> Supplied entries
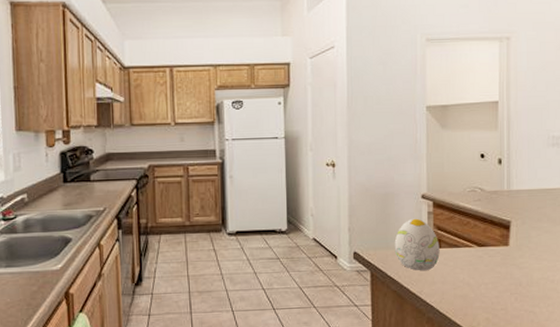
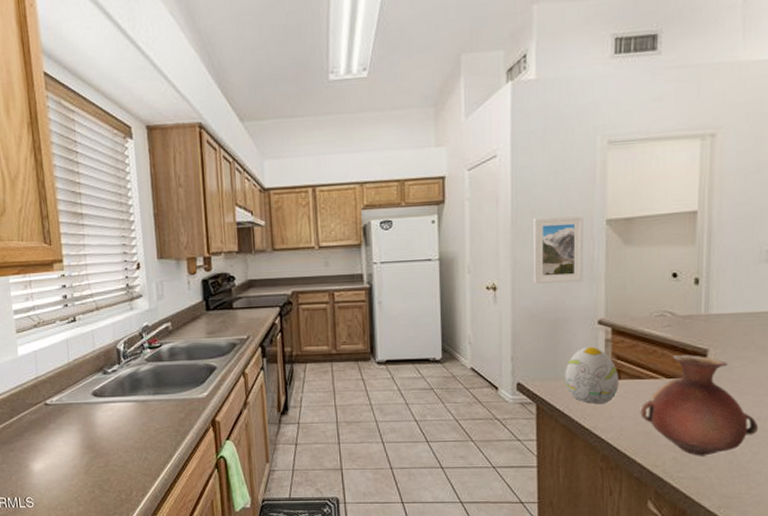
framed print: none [365,101,408,162] -> present [532,215,583,284]
vase: none [458,226,553,316] -> present [640,355,759,456]

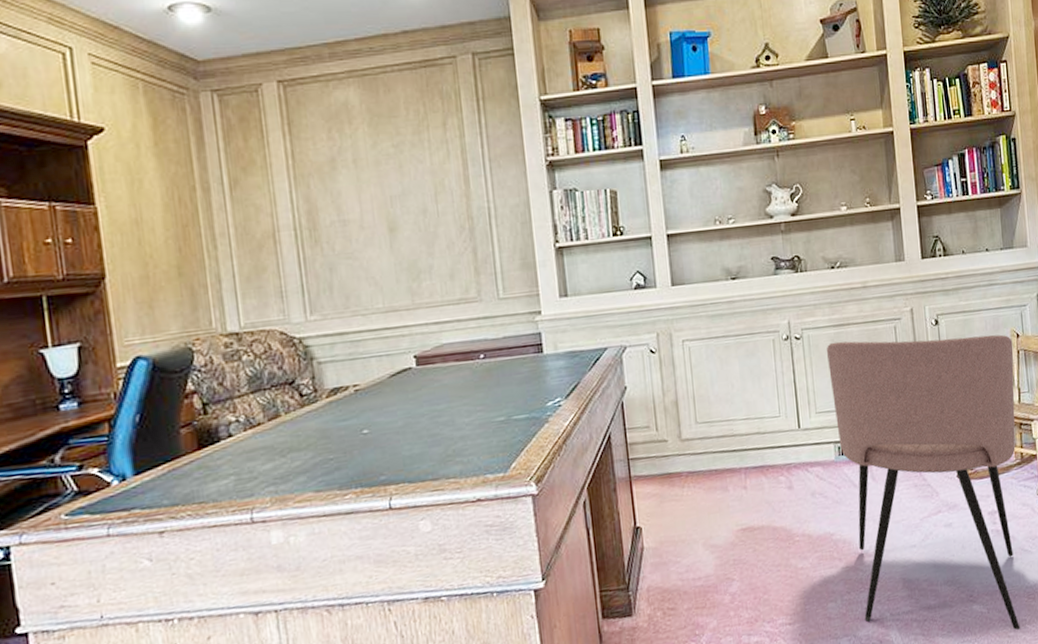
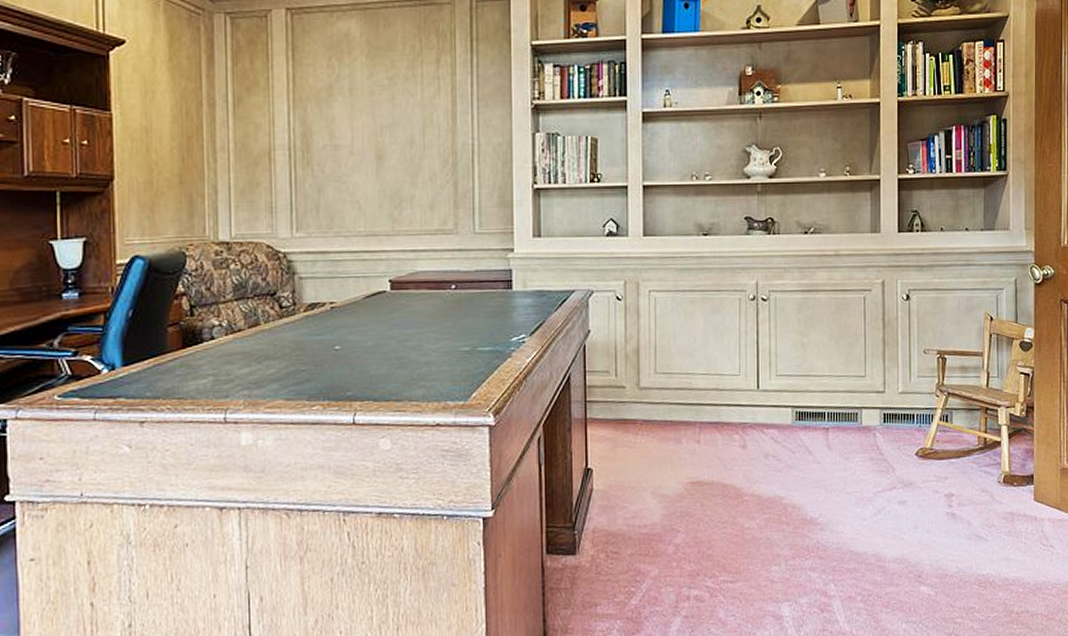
armchair: present [826,334,1021,631] -> none [792,307,986,618]

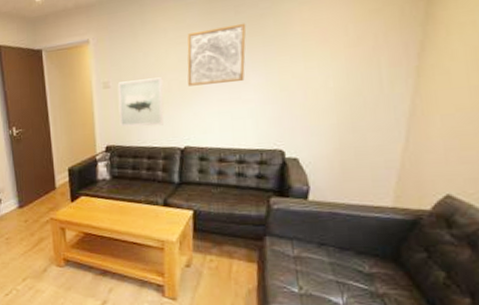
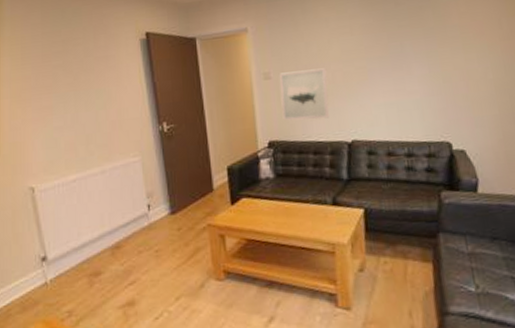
wall art: present [187,23,246,86] -> none [349,14,408,78]

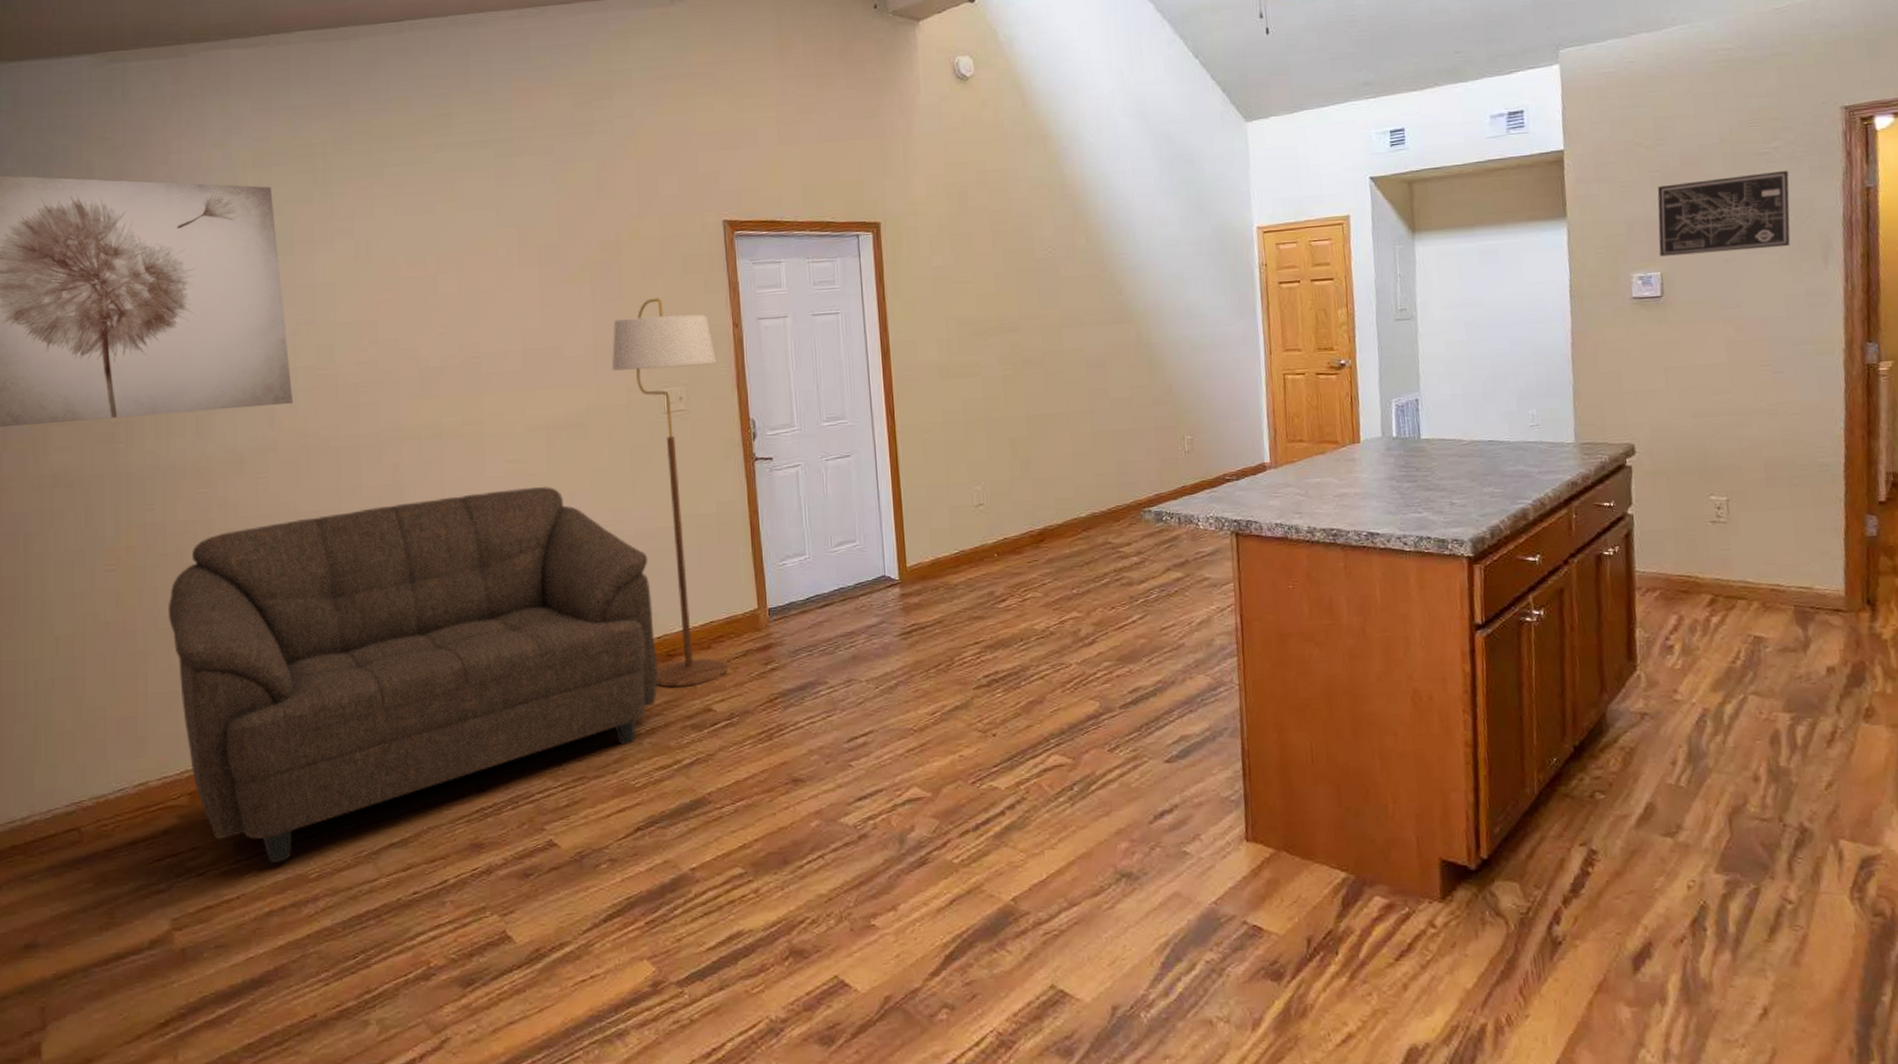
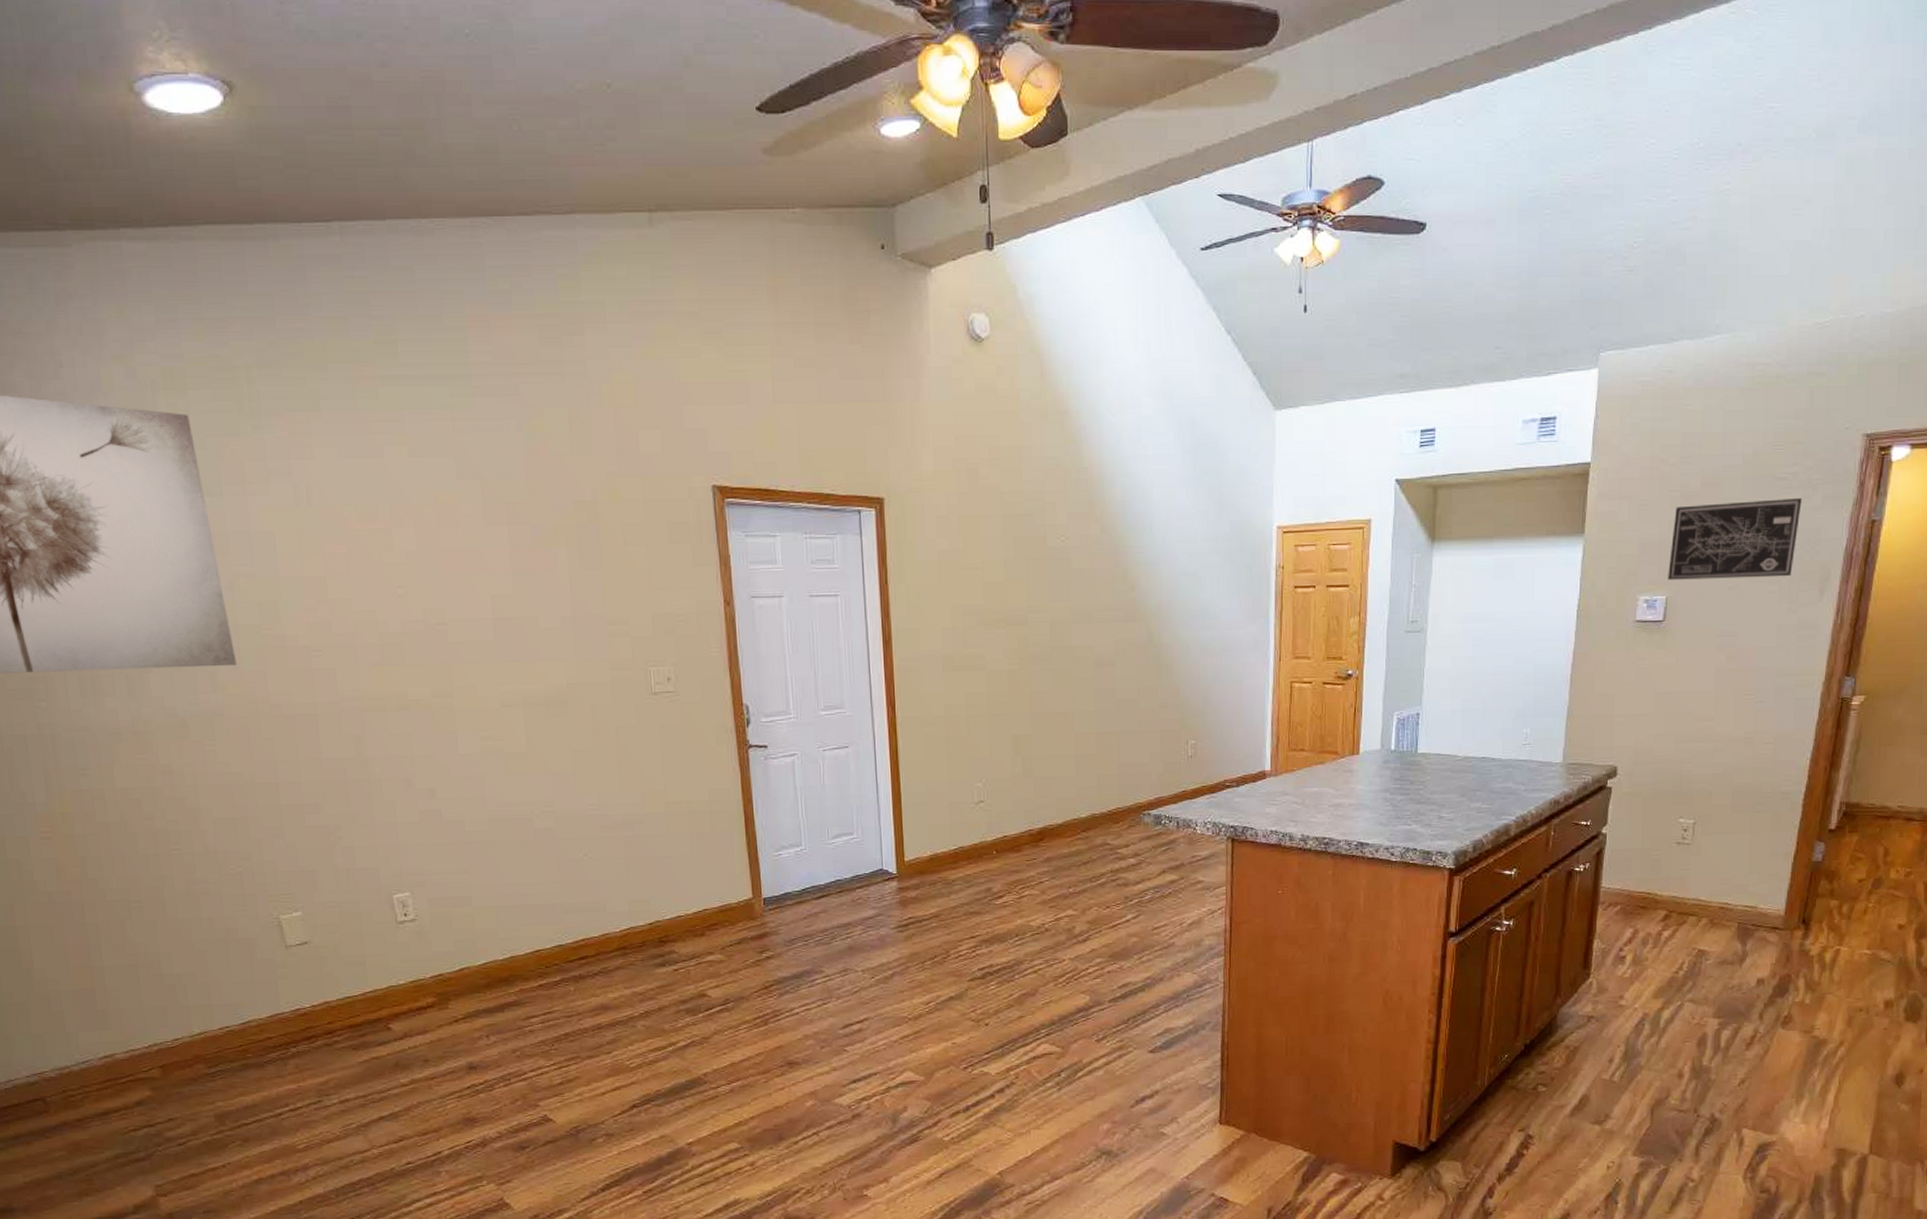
sofa: present [167,487,658,863] -> none [116,766,651,1134]
floor lamp: present [611,298,728,688] -> none [592,568,722,973]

> How to complete this task
Omit the pictures, then copy out all the data exactly as it stands.

> Solution to this task
framed print: none [365,101,408,162] -> present [532,215,583,284]
vase: none [458,226,553,316] -> present [640,355,759,456]

armchair: present [826,334,1021,631] -> none [792,307,986,618]

wall art: present [187,23,246,86] -> none [349,14,408,78]

sofa: present [167,487,658,863] -> none [116,766,651,1134]
floor lamp: present [611,298,728,688] -> none [592,568,722,973]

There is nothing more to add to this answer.